§ Assignment: Tally how many lines in this material contain the word "Acuncana", and reply only with the count.

□ □ □ □ □

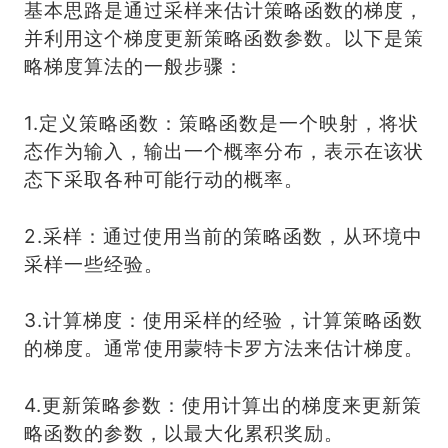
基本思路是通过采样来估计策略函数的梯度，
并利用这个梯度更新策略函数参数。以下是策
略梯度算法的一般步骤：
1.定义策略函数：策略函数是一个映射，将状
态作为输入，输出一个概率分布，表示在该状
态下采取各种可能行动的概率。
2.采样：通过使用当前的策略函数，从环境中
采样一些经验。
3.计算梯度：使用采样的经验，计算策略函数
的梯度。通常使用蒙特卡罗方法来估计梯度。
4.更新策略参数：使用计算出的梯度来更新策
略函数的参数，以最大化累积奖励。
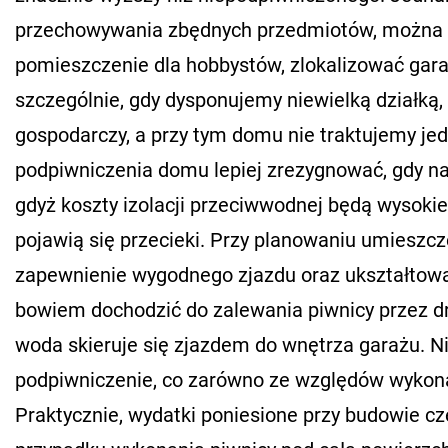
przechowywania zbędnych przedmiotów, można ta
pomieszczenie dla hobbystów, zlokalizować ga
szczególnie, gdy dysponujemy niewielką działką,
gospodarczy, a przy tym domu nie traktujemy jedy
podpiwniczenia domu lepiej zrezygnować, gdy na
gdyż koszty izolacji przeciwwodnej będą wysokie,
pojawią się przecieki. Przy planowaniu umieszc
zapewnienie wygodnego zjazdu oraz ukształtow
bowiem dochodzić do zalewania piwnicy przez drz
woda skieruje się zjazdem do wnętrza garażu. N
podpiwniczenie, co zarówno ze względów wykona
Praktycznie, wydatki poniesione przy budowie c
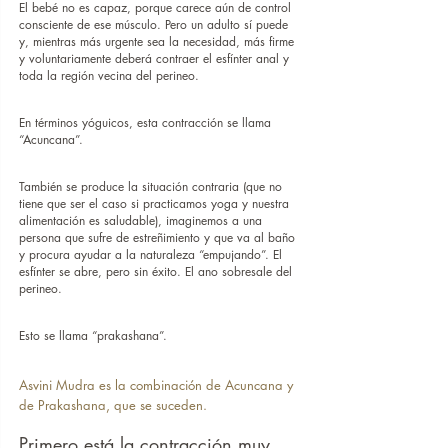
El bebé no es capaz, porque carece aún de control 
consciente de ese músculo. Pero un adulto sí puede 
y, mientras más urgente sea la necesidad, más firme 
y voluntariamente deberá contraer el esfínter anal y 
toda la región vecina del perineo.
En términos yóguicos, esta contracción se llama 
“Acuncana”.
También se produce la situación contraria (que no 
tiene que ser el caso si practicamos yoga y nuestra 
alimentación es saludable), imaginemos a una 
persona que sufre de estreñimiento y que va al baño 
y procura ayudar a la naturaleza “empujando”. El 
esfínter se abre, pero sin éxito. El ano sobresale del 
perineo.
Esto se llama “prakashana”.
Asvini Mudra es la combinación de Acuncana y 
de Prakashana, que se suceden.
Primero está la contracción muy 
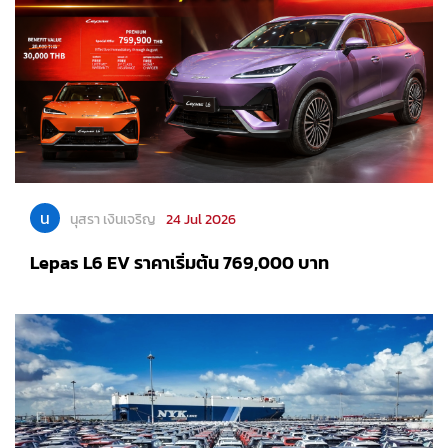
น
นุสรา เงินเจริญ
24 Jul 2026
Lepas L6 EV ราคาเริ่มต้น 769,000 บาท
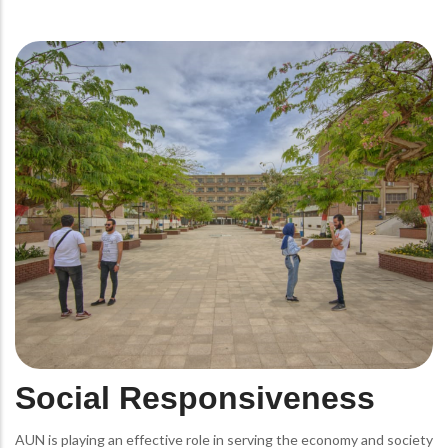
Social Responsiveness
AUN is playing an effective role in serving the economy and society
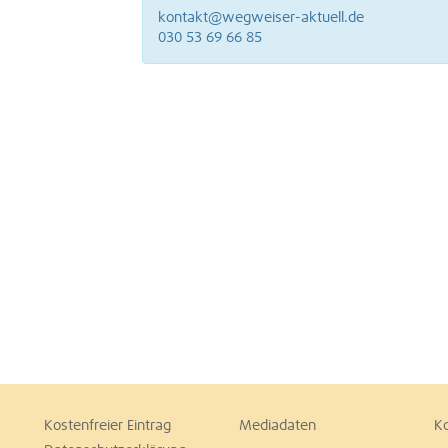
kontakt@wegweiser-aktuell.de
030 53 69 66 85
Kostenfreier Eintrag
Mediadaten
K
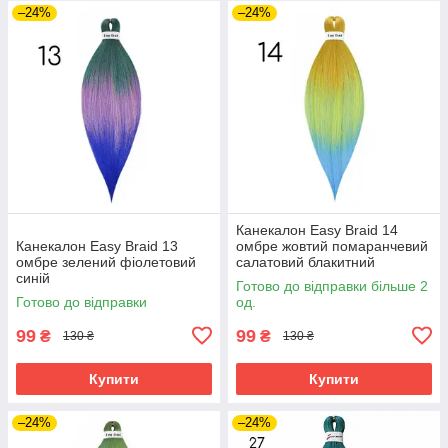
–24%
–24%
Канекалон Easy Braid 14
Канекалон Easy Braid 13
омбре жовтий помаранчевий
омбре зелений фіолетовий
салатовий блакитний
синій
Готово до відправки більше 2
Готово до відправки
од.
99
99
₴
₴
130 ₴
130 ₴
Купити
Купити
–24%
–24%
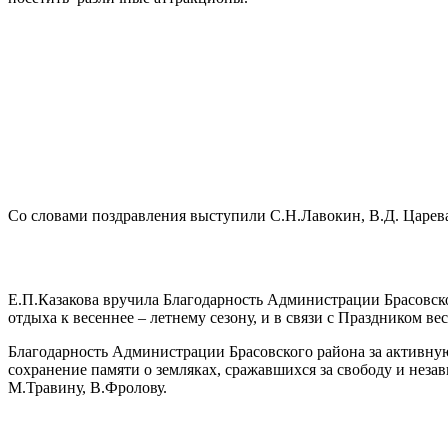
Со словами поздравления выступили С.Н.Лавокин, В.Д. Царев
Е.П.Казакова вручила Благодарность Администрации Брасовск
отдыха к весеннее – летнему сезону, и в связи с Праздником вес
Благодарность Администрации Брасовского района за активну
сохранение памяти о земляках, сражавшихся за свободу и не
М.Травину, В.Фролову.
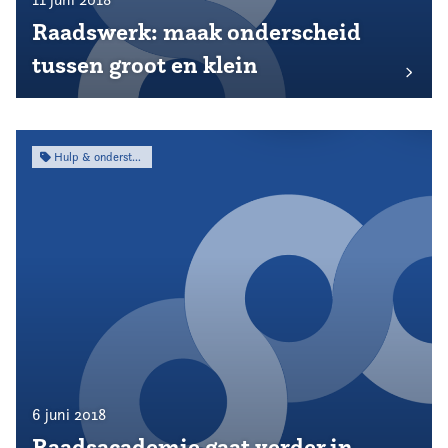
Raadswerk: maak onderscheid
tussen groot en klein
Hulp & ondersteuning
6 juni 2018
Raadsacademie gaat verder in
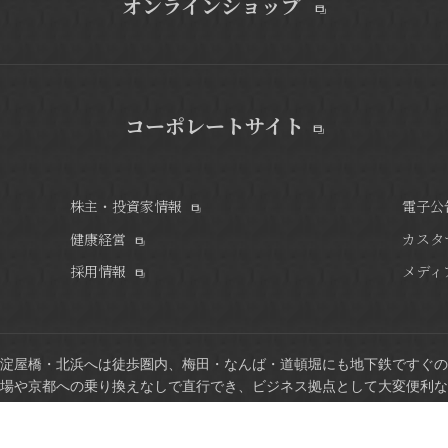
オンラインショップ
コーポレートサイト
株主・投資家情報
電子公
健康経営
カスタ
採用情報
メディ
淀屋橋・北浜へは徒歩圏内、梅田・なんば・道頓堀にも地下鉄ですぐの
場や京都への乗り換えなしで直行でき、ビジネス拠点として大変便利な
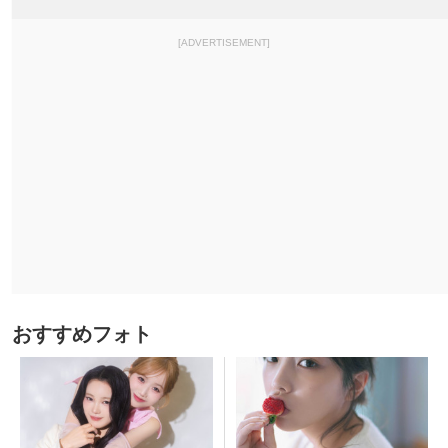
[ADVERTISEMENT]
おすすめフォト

□ □ □ □ □

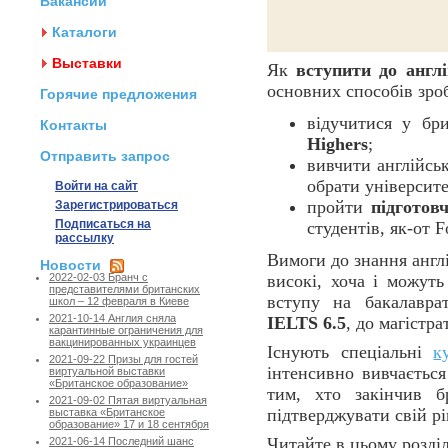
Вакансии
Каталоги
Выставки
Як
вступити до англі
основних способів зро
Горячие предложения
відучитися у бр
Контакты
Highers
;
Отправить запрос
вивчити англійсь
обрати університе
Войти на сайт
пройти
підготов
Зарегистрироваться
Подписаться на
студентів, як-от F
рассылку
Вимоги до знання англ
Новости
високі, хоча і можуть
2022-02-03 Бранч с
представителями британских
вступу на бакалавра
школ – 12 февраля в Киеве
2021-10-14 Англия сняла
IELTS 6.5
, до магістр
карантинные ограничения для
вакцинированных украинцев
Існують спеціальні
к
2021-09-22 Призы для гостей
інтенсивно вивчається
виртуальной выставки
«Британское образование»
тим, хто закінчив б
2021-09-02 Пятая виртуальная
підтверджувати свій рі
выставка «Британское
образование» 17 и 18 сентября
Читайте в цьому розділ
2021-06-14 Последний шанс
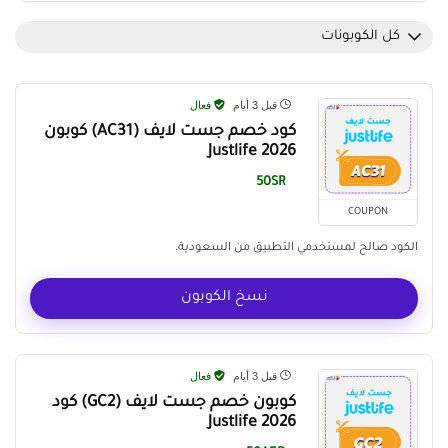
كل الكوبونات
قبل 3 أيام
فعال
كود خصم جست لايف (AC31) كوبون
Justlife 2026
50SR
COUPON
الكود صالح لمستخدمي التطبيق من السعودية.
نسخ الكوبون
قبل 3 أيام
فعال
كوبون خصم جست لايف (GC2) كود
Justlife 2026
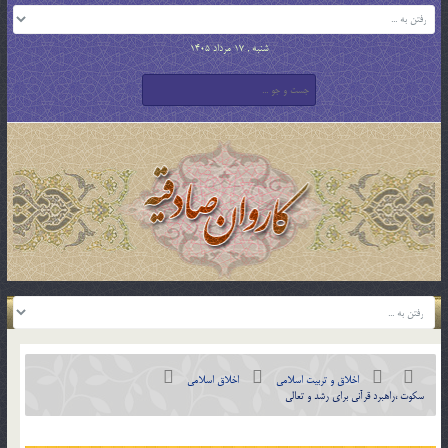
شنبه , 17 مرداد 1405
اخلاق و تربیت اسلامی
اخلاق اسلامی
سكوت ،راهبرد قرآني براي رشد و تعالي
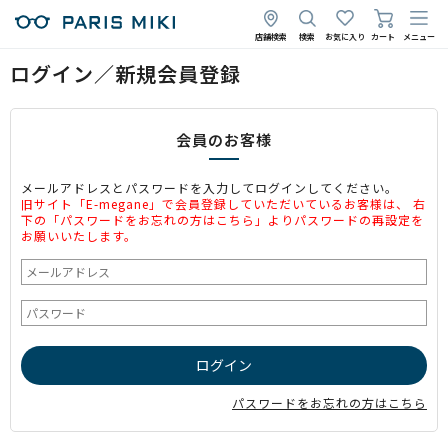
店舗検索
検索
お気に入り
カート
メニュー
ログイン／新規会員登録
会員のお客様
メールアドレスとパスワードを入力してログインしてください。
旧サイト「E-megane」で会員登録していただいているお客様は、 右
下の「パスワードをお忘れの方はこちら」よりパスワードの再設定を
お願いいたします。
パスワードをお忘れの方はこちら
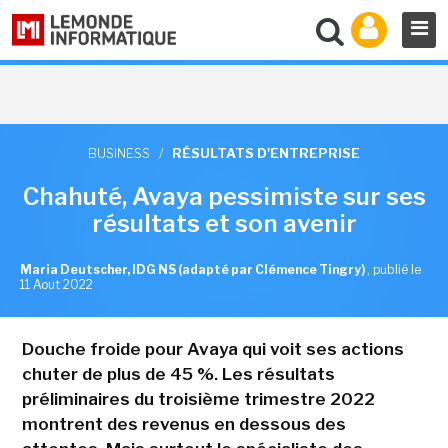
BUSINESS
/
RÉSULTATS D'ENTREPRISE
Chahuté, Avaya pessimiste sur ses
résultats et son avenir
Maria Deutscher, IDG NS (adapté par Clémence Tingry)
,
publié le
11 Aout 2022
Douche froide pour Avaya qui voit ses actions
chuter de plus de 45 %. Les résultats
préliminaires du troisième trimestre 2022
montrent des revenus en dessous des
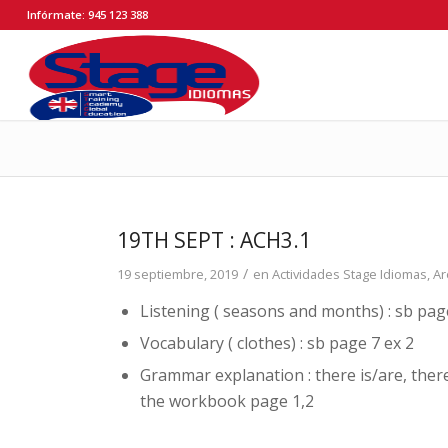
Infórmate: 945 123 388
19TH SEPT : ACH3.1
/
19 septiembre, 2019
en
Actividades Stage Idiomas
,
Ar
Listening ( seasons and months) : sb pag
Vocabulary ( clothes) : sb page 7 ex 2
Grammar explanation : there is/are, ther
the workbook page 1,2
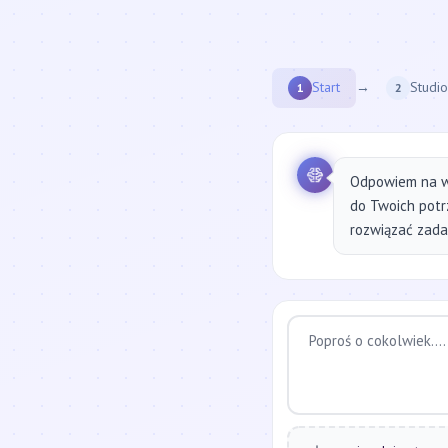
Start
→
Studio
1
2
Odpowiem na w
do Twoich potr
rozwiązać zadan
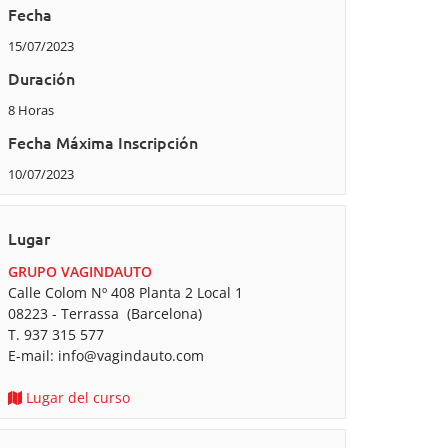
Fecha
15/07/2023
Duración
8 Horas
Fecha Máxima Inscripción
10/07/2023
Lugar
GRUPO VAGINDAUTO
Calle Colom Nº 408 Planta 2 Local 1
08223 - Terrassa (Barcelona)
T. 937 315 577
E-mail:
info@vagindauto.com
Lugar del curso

□ □ □ □ □

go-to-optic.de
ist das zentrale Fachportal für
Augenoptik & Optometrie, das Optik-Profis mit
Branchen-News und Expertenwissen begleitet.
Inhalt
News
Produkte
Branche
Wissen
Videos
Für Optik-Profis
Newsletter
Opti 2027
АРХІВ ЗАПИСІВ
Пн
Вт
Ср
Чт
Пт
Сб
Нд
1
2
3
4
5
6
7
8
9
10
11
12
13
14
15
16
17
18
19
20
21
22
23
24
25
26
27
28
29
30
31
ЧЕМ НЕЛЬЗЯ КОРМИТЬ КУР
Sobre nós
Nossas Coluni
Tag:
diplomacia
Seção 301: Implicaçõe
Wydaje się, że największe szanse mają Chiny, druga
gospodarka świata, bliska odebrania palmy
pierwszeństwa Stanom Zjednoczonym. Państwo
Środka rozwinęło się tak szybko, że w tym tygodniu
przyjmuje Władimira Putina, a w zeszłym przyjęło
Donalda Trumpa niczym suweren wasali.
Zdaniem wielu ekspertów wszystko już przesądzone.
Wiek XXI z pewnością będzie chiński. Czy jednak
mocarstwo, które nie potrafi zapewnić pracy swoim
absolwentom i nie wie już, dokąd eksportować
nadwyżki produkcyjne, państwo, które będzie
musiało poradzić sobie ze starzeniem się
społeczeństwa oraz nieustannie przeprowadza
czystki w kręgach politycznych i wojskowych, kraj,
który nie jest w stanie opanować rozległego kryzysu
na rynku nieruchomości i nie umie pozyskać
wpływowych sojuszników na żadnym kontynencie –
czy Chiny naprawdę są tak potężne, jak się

□ □ □ □ □

§ Response to this exercise: 2